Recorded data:
--

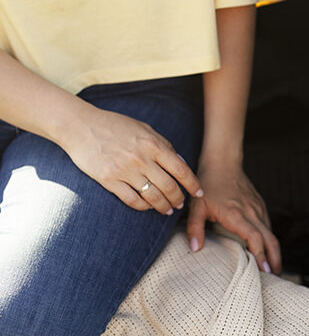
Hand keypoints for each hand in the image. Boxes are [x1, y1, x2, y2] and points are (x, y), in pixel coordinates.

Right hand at [62, 106, 202, 213]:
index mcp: (153, 145)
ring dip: (163, 206)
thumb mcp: (144, 129)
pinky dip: (143, 206)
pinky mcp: (109, 180)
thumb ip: (163, 145)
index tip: (198, 192)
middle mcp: (141, 159)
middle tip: (181, 204)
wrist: (82, 127)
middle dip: (178, 198)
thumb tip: (181, 162)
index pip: (180, 169)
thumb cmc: (115, 126)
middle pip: (168, 186)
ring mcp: (125, 171)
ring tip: (167, 210)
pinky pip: (131, 200)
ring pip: (152, 196)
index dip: (192, 184)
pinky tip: (148, 207)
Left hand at [186, 163, 281, 273]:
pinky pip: (267, 225)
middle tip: (274, 277)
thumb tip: (195, 249)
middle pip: (270, 239)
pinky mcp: (259, 205)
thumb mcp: (196, 205)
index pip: (254, 237)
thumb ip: (195, 227)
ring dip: (274, 251)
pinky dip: (270, 240)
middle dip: (274, 259)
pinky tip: (267, 249)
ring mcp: (258, 208)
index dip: (260, 255)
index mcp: (236, 214)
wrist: (223, 162)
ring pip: (271, 233)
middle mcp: (251, 212)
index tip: (263, 271)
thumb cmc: (208, 184)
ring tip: (272, 269)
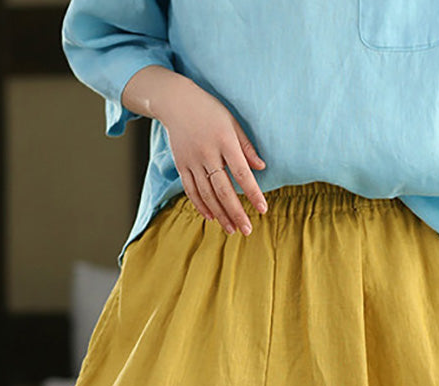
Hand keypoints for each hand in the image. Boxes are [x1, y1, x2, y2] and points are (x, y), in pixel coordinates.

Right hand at [126, 68, 266, 234]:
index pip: (242, 173)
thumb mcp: (232, 122)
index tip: (262, 209)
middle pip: (223, 190)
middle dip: (236, 212)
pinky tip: (211, 217)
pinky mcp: (181, 165)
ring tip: (231, 229)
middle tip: (247, 230)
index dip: (253, 193)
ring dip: (220, 214)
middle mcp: (207, 153)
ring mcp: (192, 160)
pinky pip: (191, 190)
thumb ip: (246, 147)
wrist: (176, 102)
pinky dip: (201, 206)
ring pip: (207, 194)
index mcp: (224, 141)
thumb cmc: (209, 111)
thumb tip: (261, 168)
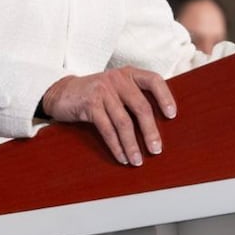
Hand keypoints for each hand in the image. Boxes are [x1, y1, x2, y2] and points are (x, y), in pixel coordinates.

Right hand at [41, 68, 176, 165]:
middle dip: (150, 131)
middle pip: (140, 106)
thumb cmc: (96, 94)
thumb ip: (134, 97)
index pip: (154, 80)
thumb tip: (159, 123)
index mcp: (129, 74)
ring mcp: (103, 91)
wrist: (62, 93)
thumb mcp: (117, 88)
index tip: (172, 115)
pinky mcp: (90, 104)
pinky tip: (122, 157)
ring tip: (137, 160)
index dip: (165, 97)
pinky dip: (116, 146)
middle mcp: (118, 79)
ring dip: (132, 144)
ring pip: (123, 122)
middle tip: (156, 149)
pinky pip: (107, 129)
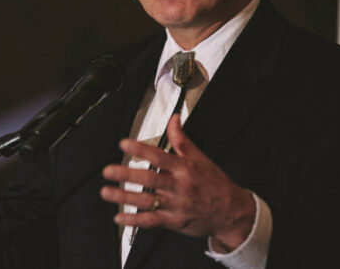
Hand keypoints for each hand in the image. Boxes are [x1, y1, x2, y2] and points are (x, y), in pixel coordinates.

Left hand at [100, 114, 254, 250]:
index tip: (124, 144)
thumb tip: (174, 119)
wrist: (232, 212)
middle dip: (127, 175)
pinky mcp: (174, 221)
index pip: (159, 156)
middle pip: (150, 179)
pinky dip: (135, 221)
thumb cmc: (214, 183)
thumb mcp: (200, 157)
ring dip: (125, 198)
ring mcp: (176, 205)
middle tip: (108, 171)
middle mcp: (179, 186)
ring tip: (107, 192)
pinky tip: (120, 217)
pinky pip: (152, 221)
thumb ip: (182, 139)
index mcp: (185, 168)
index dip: (141, 150)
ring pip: (147, 201)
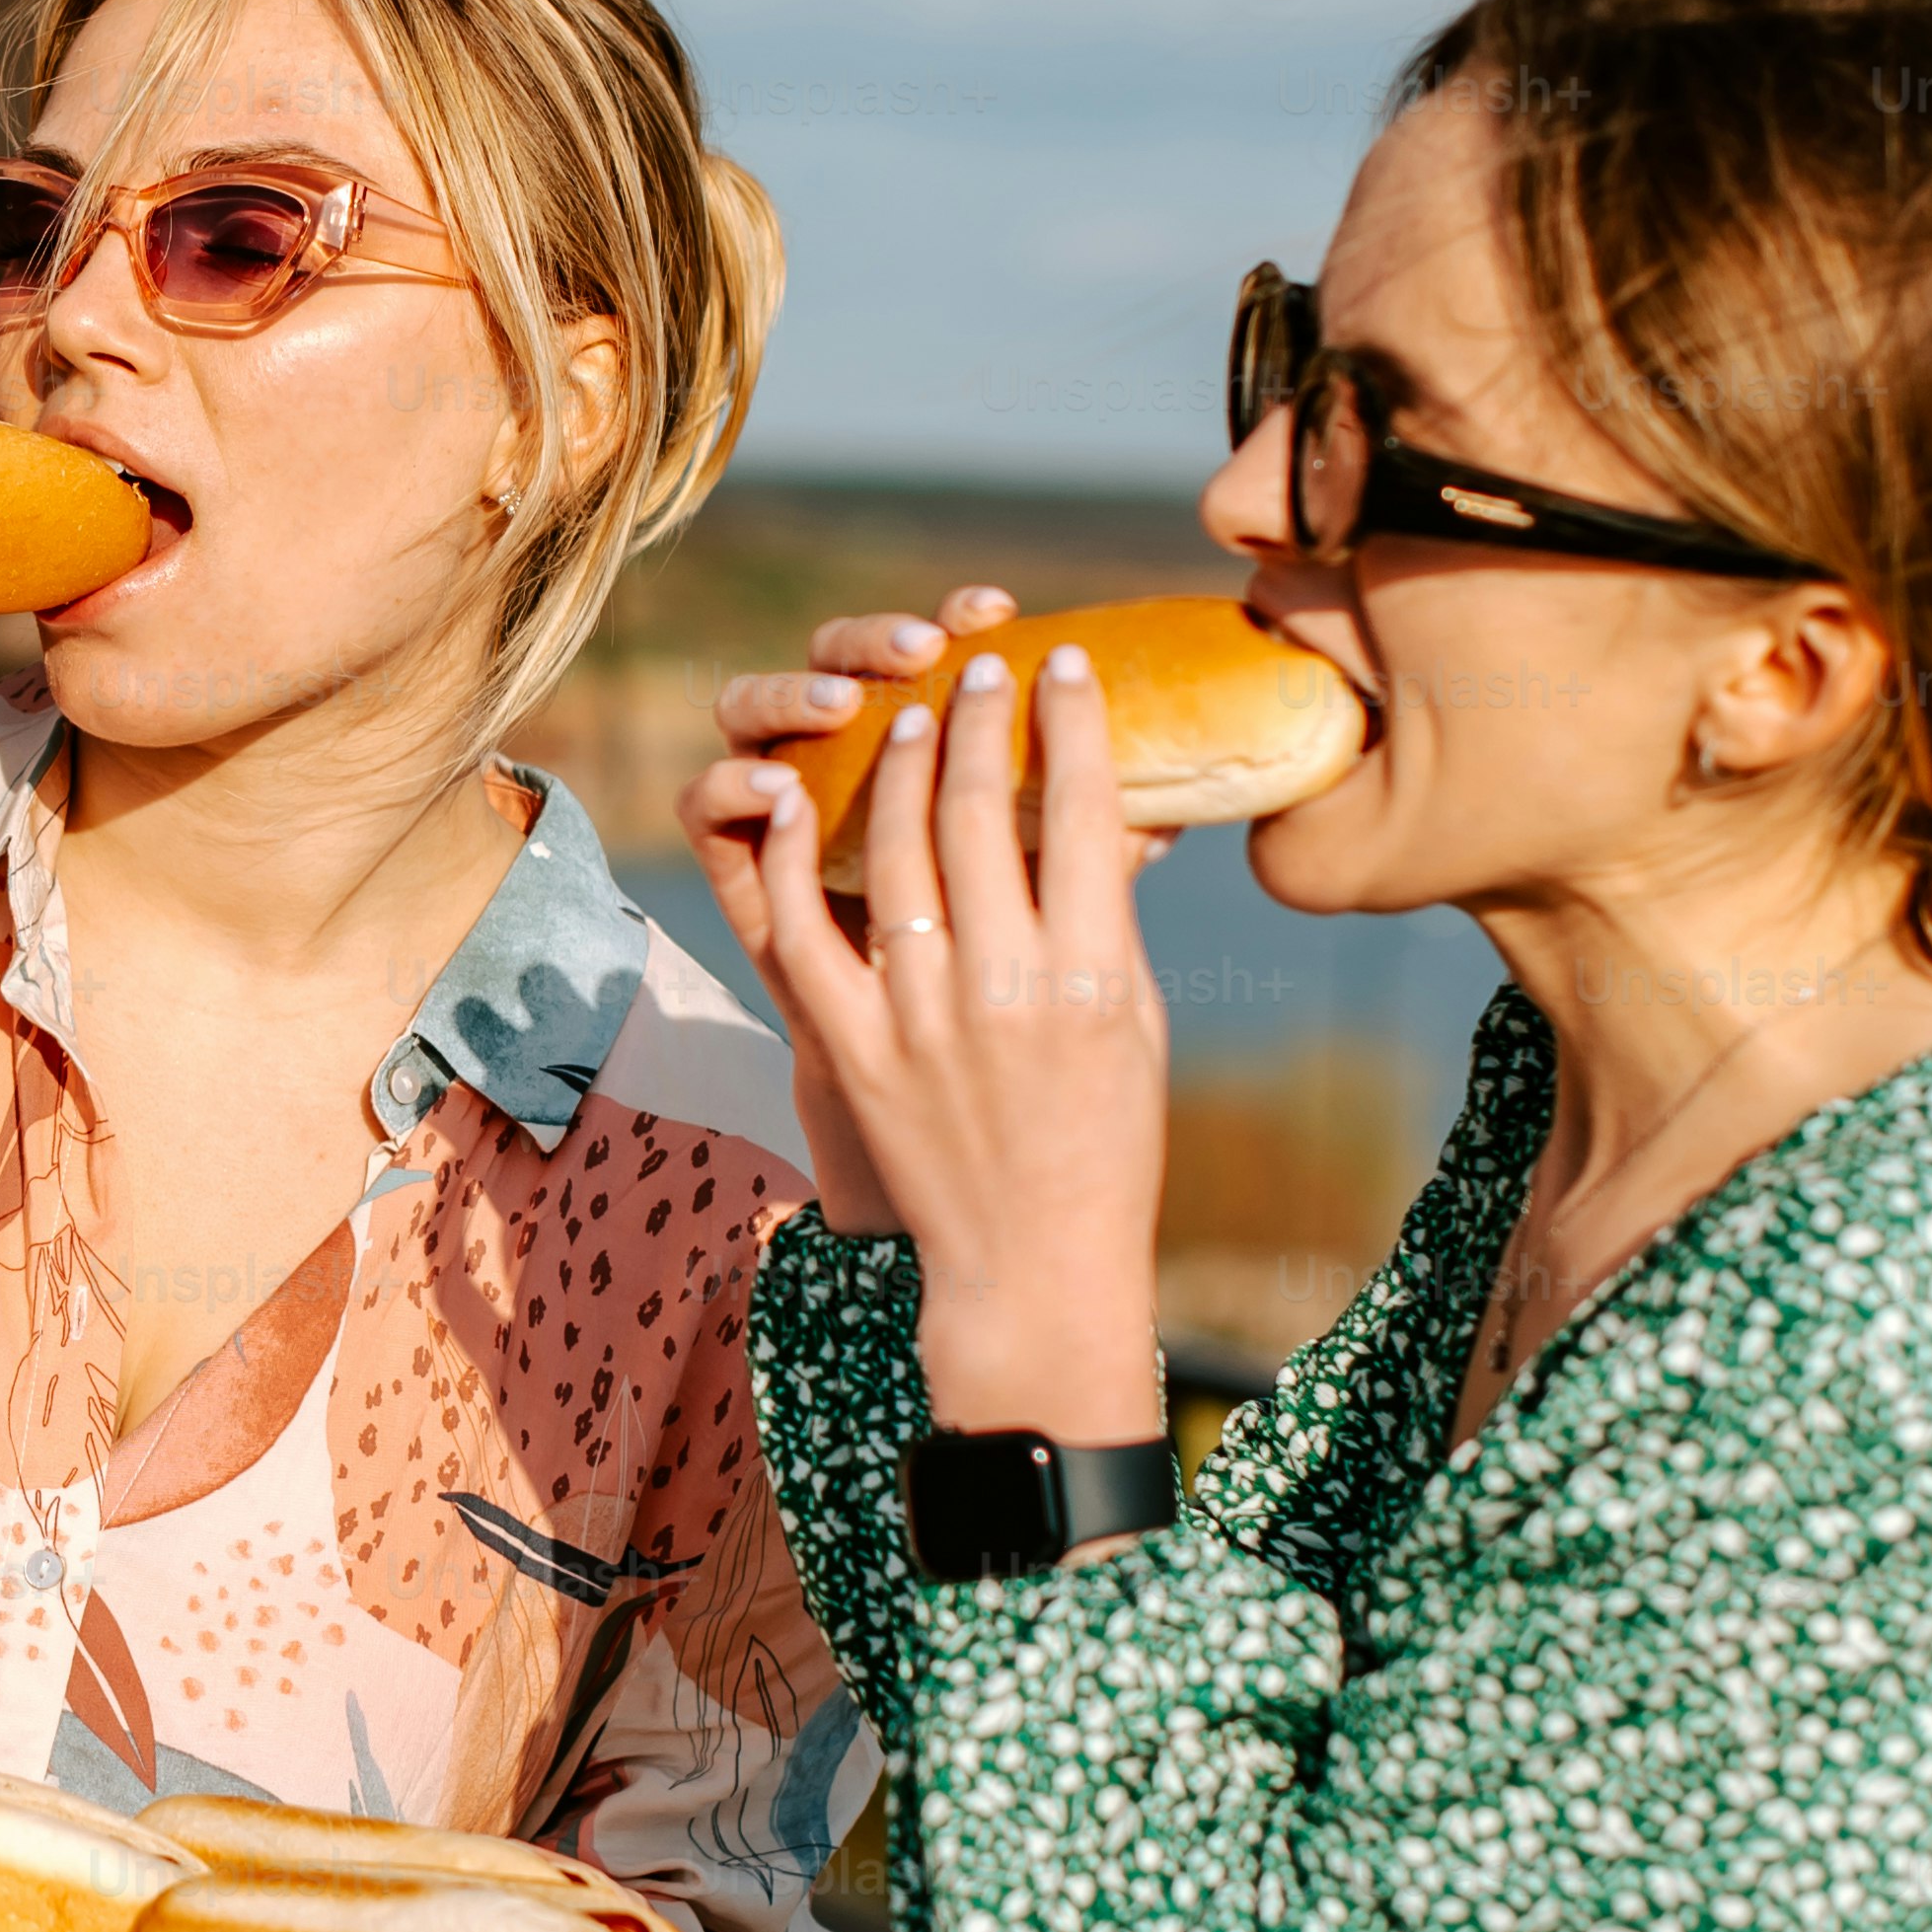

--

AIM OF THE TASK:
The entries are to be transcribed word for word, without their images.

RESULT:
Hand keypoints for each hand in the image. Boxes are [x1, y1, x2, y2] and points are (x, y), in pixel coordinates.

Right hand at [62, 106, 202, 213]:
index mcp: (153, 145)
ring dip: (163, 206)
thumb mcp: (144, 129)
pinky dip: (143, 206)
pinky mcp: (109, 180)
thumb ip: (163, 145)
index tip: (198, 192)
middle mcp: (141, 159)
middle tip: (181, 204)
wrist: (82, 127)
middle dip: (178, 198)
thumb tip: (181, 162)
index pip: (180, 169)
thumb cmc: (115, 126)
middle pip: (168, 186)
ring mcp: (125, 171)
ring tip: (167, 210)
pinky pip: (131, 200)
ring pip: (152, 196)
index dip: (192, 184)
pinky tip: (148, 207)
Left hand at [186, 163, 281, 273]:
pinky pip: (267, 225)
middle tip: (274, 277)
thumb tip: (195, 249)
middle pip: (270, 239)
pinky mcp: (259, 205)
thumb mcp: (196, 205)
index pip: (254, 237)
thumb ip: (195, 227)
ring dip: (274, 251)
pinky dip: (270, 240)
middle dip: (274, 259)
pinky tip: (267, 249)
ring mcp: (258, 208)
index dip: (260, 255)
index mcp: (236, 214)
wrist: (223, 162)
ring pip: (271, 233)
middle mcp: (251, 212)
index tip: (263, 271)
thumb cmc: (208, 184)
ring tip: (272, 269)
Hand keypoints for each hand in the image. Boxes are [x1, y1, x2, y2] and points are (x, y), in pixel coordinates.

Right hand at [126, 68, 266, 234]:
index pip: (242, 173)
thumb mcp: (232, 122)
index tip: (262, 209)
middle pip: (223, 190)
middle dip: (236, 212)
pinky tip: (211, 217)
pinky mcp: (181, 165)
ring tip: (231, 229)
middle tip: (247, 230)
index dip: (253, 193)
ring dip: (220, 214)
middle mcp: (207, 153)
ring mcp: (192, 160)
pinky pip: (191, 190)
thumb ip: (246, 147)
wrist: (176, 102)
pinky dip: (201, 206)
ring pip: (207, 194)
index mcp: (224, 141)
thumb cmc: (209, 111)
thumb tip: (261, 168)
Hand keypoints for each hand in the image. Boxes are [x1, y1, x2, y2] and points are (x, y), in pixel coordinates.

Right hand at [41, 68, 176, 165]:
middle dip: (150, 131)
middle pip: (140, 106)
thumb cmc: (96, 94)
thumb ip: (134, 97)
index pip: (154, 80)
thumb tip: (159, 123)
index mcp: (129, 74)
ring mcp: (103, 91)
wrist: (62, 93)
thumb mcp: (117, 88)
index tip: (172, 115)
pinky mcp: (90, 104)
pinky tip: (122, 157)
ring tip: (137, 160)
index dip: (165, 97)
pinky dip: (116, 146)
middle mcp: (118, 79)
ring dip: (132, 144)
ring pip: (123, 122)
middle tip: (156, 149)
pinky pip: (107, 129)
Hand keypoints for each hand in the image. Boxes are [x1, y1, x2, y2] and points are (x, y), in pixel coordinates.

Left hand at [100, 114, 254, 250]:
index tip: (124, 144)
thumb tip: (174, 119)
wrist: (232, 212)
middle dip: (127, 175)
pinky mcp: (174, 221)
index pip: (159, 156)
middle pip: (150, 179)
pinky dip: (135, 221)
thumb cmc: (214, 183)
thumb mcp: (200, 157)
ring dip: (125, 198)
ring mcp: (176, 205)
middle tip: (108, 171)
middle mcp: (179, 186)
ring tip: (107, 192)
pinky tip: (120, 217)
pinky pip: (152, 221)
thumb ip: (182, 139)
index mcp: (185, 168)
index dip: (141, 150)
ring pip: (147, 201)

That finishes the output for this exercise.